Prenuptial Agreements are Ideally Future Tense.
Prenuptial agreements should be recognized as more important to matrimonial harmony than marital settlement agreements, the latter being entered into only when the parties have decided to separate but have failed to prepare a prenuptial agreement.
Today’s couples who are planning to get married should seriously consider preparing a prenuptial agreement.
For many, however, the very idea of a prenuptial agreement evokes the idea of mistrust and faltering commitment to the relationship. After all, many years ago, many states prohibited prenuptial agreements, because their legislators believed that these agreements encouraged divorce among married couples. And many of today’s narratives in our culture contain the theme of one economically-advantaged party, about to wed a not-so-advantaged fiancé, who proposes to the fiancé that they prepare a “prenup,” and the immediate implication to most is that in making such a proposal the former party is manifesting weak commitment to the permanence of the marriage. Because, the attitude goes, who needs a prenup if the parties are committed to living happily ever after?
One should think of the “prenuptial agreement” as more of a plan than as a “settlement agreement.”

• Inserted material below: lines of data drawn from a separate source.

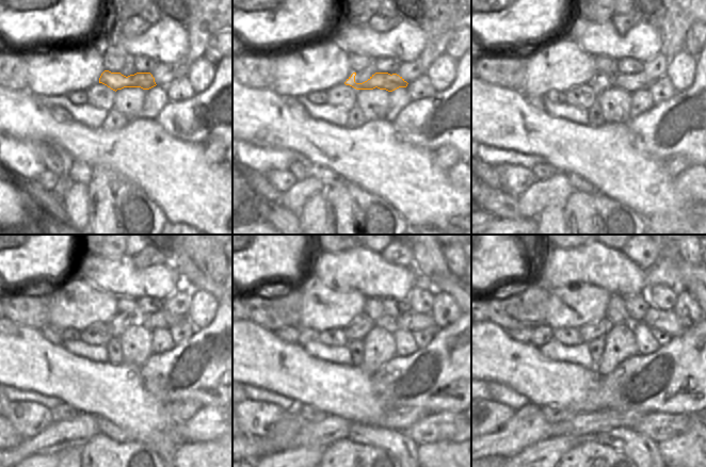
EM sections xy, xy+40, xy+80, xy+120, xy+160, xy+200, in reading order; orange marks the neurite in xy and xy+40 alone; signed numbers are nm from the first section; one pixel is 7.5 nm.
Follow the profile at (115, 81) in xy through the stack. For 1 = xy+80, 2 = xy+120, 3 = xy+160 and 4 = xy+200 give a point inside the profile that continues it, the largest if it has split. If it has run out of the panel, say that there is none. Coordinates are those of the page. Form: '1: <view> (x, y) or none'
1: xy+80 (631, 83)
2: xy+120 (163, 319)
3: xy+160 (411, 320)
4: xy+200 (667, 321)

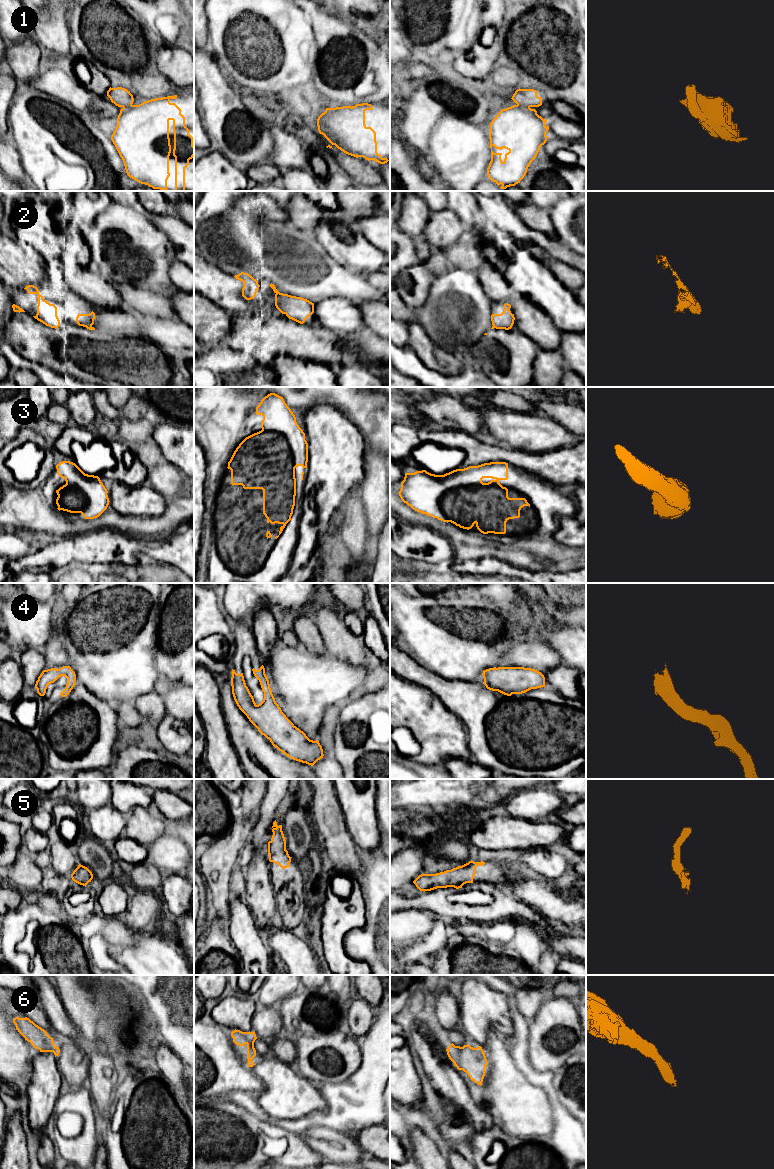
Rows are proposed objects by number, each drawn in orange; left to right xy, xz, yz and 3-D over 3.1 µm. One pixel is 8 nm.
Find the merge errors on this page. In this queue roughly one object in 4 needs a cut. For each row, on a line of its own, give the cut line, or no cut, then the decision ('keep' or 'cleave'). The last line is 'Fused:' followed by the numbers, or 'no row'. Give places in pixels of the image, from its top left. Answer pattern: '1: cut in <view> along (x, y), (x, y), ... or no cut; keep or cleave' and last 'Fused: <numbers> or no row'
1: cut in yz along (517, 104), (529, 108); cleave
2: no cut; keep
3: no cut; keep
4: no cut; keep
5: no cut; keep
6: no cut; keep
Fused: 1

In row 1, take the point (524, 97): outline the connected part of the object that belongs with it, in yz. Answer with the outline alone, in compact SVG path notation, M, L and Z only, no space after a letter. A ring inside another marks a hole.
M517 89L512 96L512 100L520 106L539 107L542 105L541 97L537 96L538 91L534 89Z

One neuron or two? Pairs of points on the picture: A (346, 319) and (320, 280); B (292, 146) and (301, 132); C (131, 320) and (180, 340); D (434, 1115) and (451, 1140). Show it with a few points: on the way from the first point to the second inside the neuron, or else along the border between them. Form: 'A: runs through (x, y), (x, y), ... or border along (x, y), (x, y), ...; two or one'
A: border along (322, 299), (344, 297), (353, 302); two
B: border along (276, 127), (298, 136), (310, 148); two
C: runs through (143, 325), (158, 331), (168, 331); one
D: runs through (440, 1121), (443, 1128), (449, 1134); one

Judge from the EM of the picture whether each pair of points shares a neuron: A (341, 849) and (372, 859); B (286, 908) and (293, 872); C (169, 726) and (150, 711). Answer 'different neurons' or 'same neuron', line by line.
A: different neurons
B: same neuron
C: different neurons

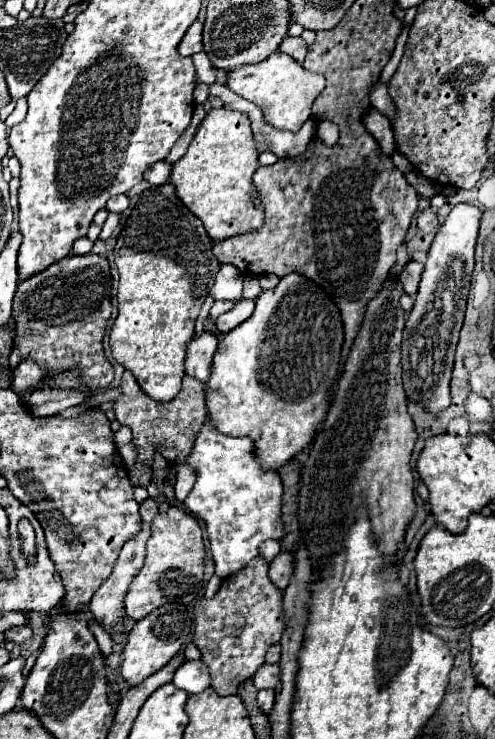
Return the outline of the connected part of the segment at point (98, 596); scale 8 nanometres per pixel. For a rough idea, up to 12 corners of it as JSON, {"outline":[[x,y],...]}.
{"outline":[[154,499],[140,505],[142,531],[94,593],[90,611],[106,633],[122,633],[124,597],[146,557]]}

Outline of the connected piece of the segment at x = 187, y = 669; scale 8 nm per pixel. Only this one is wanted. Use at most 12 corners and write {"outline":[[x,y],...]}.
{"outline":[[186,661],[172,681],[196,695],[210,687],[202,661]]}

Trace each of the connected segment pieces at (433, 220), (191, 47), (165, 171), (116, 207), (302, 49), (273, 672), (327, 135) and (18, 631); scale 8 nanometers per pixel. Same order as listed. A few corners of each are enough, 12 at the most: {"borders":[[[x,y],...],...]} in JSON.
{"borders":[[[432,207],[418,215],[418,229],[430,233],[438,227]],[[194,21],[178,53],[190,57],[202,51],[202,23]],[[156,163],[144,173],[150,185],[170,179],[170,163]],[[114,195],[108,201],[110,213],[122,213],[128,207],[126,195]],[[286,37],[280,51],[298,63],[304,61],[308,45],[302,37]],[[264,663],[252,677],[256,689],[278,685],[278,665]],[[330,121],[318,123],[316,137],[326,145],[338,143],[338,127]],[[28,625],[12,627],[4,633],[6,641],[28,643],[32,629]]]}

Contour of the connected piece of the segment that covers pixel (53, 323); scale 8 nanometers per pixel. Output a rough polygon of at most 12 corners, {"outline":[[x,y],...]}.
{"outline":[[106,257],[18,283],[14,367],[32,357],[108,389]]}

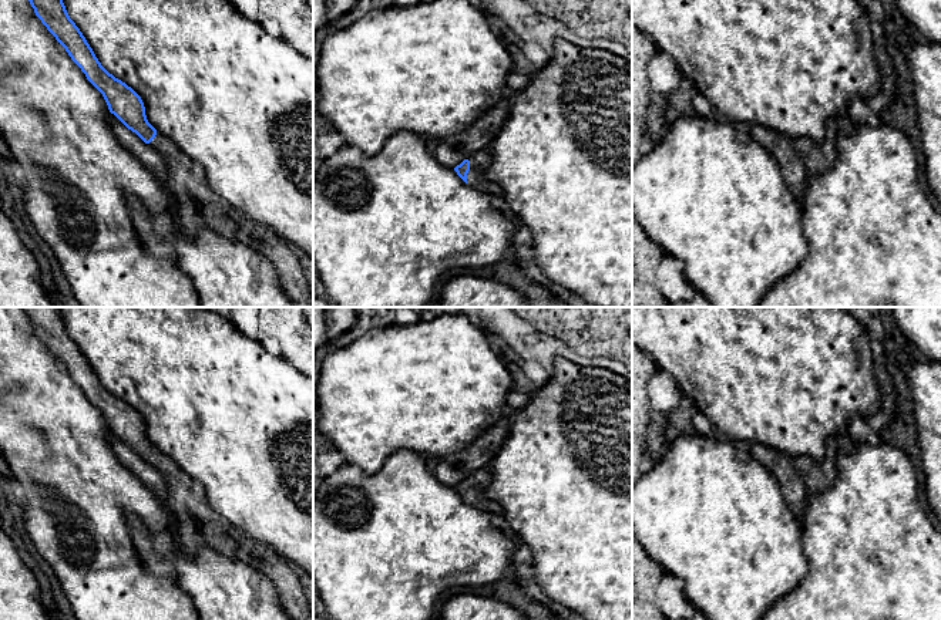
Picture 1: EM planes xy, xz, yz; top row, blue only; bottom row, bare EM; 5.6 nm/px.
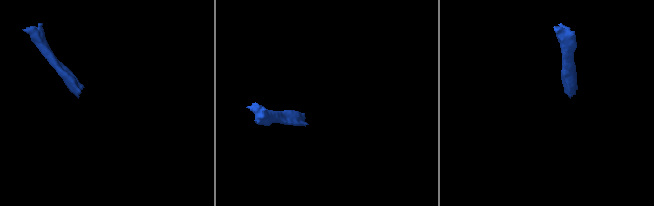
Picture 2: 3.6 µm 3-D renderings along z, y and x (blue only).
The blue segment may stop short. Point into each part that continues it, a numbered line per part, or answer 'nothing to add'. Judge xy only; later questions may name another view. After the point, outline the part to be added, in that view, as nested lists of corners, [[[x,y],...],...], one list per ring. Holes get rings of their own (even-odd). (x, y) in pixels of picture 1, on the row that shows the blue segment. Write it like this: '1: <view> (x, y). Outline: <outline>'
1: xy (198, 206). Outline: [[[157,132],[149,145],[162,154],[168,168],[168,189],[177,202],[177,226],[191,237],[209,229],[263,255],[275,267],[279,283],[296,307],[313,307],[313,293],[290,245],[265,225],[246,218],[214,192],[204,168],[172,141]]]

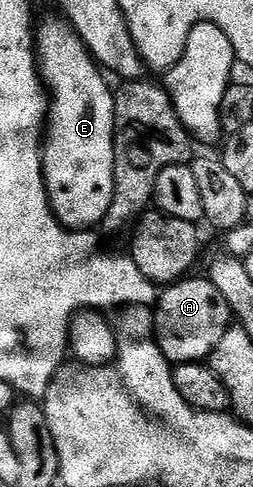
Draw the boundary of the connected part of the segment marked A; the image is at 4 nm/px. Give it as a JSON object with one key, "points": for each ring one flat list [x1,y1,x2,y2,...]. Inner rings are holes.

History has shown that divorce is an increasingly undeniable possibility, however remote that possibility may be. Also undeniable is the consideration that trying to settle our affairs when ending the marriage is often a far thornier proposition than trying to plan for this possibility as part of the preparation for the marriage.
The term, “settlement,” refers to something done to resolve a dispute. The idea of a prenup is to avoid or minimize disputes, rather than to find oneself confronted (and confounded) by them.
For this reason, the idea of prenuptial agreements should not be thought of as something available exclusively for the benefit of the wealthy. On the other hand, the wealthy party is in a better position to think about the spouse’s future financial welfare while preserving his or her own assets. A prenup should be recognized by any couple as a planning tool that enables and encourages them to think ahead and to intelligently chart the future of their relationship. A couple able to adopt this viewpoint can begin to think creatively about that future and can progress in that thinking toward win-win outcomes.
The challenge has to do with both parties being willing to confront the theoretical possibility of a future separation while maintaining concern for the future well-being of the person he or she loves most passionately right now. Think, for example, of how many issues may arise when trying to negotiate a settlement agreement ending the marriage. Issues that, without planning, are not likely to be considered until after the fact of a painful separation.
The plan should start with the parties in the marriage organizing their relationships as family members. What hats are each going to wear? As providers; as parents; as members of a family? Is one spouse going to work and support the family to give the other spouse time to study and become more financially able? Or, similarly, is one going to be a stay-at-home, full time parent while the other is out earning the daily bread? The variations, of course, are nearly infinite. These are roles newlyweds usually adopt in some manner. Unfortunately, however, this is something the parties usually arrive at as a matter of course, rather than something creatively thought out, and adopted as a matter of policy.
Then, once this is done, how will these posts be addressed should the parties separate? And how will such contributions be valuated and how will each family member be provided for? Again, policy should be set, with the goal being achieving the optimum long-range survival of each family member.
How much more likely, under these circumstances of planning, is each party to give serious attention to—and concern for—the needs, wants and welfare of the other family members, than when caught in the emotional conflicts of trying to negotiate an after-the-fact, dissolution settlement agreement?